== Segment start ==
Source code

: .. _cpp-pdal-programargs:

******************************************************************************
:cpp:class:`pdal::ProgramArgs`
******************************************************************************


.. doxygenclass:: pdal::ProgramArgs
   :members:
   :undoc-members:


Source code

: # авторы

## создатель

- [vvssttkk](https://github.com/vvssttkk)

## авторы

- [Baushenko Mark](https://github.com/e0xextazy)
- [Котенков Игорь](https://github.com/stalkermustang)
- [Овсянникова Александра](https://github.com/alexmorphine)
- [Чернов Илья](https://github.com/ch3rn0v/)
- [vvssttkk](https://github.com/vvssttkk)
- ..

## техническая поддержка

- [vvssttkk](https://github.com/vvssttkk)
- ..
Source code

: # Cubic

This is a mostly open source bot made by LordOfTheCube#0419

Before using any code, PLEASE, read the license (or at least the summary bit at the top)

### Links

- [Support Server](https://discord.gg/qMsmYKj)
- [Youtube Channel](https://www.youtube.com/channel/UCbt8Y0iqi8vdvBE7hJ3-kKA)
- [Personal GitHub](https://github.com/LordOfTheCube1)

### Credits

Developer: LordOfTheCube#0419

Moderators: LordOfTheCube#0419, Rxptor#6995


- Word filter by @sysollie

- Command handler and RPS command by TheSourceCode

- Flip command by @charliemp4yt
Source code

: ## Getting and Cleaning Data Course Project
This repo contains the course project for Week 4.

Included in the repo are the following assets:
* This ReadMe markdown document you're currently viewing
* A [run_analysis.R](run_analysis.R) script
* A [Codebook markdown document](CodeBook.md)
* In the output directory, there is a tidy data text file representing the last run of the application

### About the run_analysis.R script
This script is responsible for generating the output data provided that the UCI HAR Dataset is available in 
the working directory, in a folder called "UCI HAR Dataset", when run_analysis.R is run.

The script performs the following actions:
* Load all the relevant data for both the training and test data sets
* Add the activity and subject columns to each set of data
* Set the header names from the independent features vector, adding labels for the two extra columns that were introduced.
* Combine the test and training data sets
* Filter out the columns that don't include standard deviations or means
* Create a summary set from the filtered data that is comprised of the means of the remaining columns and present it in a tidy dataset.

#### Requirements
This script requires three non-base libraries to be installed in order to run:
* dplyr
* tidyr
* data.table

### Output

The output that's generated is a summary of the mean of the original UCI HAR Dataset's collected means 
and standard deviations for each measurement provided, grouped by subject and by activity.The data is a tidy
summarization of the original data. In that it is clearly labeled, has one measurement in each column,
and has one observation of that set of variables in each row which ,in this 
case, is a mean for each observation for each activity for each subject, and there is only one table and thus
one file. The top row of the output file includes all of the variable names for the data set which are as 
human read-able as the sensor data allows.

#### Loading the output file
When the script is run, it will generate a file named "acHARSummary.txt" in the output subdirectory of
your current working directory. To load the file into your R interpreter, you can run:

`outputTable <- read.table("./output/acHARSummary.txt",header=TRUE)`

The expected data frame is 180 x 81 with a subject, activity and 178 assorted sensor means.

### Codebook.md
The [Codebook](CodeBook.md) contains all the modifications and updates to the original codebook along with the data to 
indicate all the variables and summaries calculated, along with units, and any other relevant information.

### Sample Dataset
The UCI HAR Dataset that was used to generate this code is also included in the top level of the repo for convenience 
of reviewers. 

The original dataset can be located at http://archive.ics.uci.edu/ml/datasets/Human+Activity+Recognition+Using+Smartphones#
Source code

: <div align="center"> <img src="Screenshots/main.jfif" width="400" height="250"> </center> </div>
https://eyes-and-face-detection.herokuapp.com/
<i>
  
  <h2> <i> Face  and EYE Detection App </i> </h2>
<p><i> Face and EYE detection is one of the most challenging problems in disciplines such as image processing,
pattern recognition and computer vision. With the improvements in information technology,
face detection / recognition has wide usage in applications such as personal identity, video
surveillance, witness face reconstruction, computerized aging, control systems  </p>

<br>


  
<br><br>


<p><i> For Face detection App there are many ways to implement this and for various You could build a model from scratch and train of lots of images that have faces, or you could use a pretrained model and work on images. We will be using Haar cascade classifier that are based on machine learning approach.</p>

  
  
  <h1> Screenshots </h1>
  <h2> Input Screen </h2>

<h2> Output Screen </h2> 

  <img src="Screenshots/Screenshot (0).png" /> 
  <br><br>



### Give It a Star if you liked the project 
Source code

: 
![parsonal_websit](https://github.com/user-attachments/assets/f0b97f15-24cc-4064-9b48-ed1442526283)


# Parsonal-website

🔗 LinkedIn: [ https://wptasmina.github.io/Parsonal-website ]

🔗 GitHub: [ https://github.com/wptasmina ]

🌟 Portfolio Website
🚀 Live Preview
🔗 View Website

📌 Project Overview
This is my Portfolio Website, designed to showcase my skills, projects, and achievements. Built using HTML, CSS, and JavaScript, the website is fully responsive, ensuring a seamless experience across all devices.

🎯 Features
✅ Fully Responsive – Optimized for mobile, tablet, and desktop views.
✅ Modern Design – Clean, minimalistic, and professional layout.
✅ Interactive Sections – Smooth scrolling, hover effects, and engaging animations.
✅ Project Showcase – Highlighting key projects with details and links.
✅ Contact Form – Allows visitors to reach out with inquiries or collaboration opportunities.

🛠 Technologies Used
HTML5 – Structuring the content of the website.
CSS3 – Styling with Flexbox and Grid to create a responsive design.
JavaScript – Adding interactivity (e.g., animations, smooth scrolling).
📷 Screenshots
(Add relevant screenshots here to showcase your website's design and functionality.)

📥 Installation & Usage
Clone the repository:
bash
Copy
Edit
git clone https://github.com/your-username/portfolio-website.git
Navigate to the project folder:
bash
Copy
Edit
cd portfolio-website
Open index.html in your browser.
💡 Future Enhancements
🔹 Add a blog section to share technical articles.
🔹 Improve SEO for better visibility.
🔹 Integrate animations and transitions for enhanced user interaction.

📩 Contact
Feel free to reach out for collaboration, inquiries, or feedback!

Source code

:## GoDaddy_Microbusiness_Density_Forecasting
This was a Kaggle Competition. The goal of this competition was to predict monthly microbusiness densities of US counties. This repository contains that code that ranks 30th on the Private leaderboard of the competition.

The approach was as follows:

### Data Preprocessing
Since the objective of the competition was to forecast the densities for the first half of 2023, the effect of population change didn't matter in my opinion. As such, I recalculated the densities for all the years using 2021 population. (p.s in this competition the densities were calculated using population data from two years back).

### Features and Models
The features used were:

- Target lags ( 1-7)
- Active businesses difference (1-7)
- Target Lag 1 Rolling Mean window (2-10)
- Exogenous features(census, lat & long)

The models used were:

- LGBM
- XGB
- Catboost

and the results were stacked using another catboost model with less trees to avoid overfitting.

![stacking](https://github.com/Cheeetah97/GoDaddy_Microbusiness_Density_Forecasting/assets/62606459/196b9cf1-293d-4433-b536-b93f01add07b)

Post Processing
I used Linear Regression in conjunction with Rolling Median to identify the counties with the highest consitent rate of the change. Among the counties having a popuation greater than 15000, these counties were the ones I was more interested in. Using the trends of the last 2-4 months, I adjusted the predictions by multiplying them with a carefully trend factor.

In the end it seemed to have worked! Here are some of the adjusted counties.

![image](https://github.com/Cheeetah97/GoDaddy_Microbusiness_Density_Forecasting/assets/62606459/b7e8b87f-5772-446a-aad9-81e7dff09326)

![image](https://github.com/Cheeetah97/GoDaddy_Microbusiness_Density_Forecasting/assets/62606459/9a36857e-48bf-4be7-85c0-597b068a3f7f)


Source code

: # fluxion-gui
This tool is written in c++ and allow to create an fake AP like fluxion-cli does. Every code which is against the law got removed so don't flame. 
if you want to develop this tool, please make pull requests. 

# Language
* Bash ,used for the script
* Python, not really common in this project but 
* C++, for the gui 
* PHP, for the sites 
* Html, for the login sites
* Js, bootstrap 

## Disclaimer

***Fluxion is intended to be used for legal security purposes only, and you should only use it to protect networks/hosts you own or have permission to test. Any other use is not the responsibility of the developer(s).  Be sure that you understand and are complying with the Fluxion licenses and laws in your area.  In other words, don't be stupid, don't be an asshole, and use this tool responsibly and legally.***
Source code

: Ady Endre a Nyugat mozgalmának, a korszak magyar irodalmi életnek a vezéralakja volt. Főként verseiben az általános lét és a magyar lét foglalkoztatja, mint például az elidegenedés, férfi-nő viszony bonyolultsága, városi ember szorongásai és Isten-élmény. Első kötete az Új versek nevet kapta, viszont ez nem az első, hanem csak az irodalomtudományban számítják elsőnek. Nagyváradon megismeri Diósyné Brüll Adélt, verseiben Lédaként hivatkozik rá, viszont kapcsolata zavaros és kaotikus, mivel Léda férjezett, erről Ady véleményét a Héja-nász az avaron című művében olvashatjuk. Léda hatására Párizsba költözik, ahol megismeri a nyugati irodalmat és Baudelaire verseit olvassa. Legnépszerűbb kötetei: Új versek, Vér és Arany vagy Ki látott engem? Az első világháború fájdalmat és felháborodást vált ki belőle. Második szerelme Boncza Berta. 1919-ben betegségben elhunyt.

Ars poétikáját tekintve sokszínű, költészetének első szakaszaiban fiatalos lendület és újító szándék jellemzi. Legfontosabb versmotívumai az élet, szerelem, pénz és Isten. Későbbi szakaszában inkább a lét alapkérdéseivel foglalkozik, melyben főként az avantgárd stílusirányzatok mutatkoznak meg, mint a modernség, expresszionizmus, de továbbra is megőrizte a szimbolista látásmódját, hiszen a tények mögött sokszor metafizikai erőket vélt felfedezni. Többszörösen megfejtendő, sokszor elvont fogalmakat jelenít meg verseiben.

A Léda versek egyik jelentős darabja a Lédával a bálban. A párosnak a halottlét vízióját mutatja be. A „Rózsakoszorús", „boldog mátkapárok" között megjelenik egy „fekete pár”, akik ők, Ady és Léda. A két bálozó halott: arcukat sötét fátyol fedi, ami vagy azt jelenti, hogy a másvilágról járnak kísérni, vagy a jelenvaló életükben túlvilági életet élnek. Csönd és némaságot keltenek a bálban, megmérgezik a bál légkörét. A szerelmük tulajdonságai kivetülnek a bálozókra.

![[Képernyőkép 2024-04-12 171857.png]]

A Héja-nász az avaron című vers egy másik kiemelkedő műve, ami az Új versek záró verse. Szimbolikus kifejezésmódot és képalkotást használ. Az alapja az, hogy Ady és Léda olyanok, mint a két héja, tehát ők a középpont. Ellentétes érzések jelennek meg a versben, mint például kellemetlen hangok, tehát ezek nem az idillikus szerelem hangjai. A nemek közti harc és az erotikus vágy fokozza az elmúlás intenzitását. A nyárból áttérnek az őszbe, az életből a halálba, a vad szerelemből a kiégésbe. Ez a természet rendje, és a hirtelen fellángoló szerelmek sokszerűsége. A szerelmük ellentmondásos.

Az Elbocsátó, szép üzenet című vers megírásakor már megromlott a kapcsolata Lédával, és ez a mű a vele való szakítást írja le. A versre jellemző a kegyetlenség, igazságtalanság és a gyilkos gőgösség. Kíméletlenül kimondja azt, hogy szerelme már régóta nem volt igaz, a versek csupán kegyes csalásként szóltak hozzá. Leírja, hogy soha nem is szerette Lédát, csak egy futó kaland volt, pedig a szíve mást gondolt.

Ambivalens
== Segment end ==
* _What this task involves_:
Pick out every line above that contains the string "csak", matching case exactly, and copy each one in full.

* _Answer to the exercise_:
: Ady Endre a Nyugat mozgalmának, a korszak magyar irodalmi életnek a vezéralakja volt. Főként verseiben az általános lét és a magyar lét foglalkoztatja, mint például az elidegenedés, férfi-nő viszony bonyolultsága, városi ember szorongásai és Isten-élmény. Első kötete az Új versek nevet kapta, viszont ez nem az első, hanem csak az irodalomtudományban számítják elsőnek. Nagyváradon megismeri Diósyné Brüll Adélt, verseiben Lédaként hivatkozik rá, viszont kapcsolata zavaros és kaotikus, mivel Léda férjezett, erről Ady véleményét a Héja-nász az avaron című művében olvashatjuk. Léda hatására Párizsba költözik, ahol megismeri a nyugati irodalmat és Baudelaire verseit olvassa. Legnépszerűbb kötetei: Új versek, Vér és Arany vagy Ki látott engem? Az első világháború fájdalmat és felháborodást vált ki belőle. Második szerelme Boncza Berta. 1919-ben betegségben elhunyt.
Az Elbocsátó, szép üzenet című vers megírásakor már megromlott a kapcsolata Lédával, és ez a mű a vele való szakítást írja le. A versre jellemző a kegyetlenség, igazságtalanság és a gyilkos gőgösség. Kíméletlenül kimondja azt, hogy szerelme már régóta nem volt igaz, a versek csupán kegyes csalásként szóltak hozzá. Leírja, hogy soha nem is szerette Lédát, csak egy futó kaland volt, pedig a szíve mást gondolt.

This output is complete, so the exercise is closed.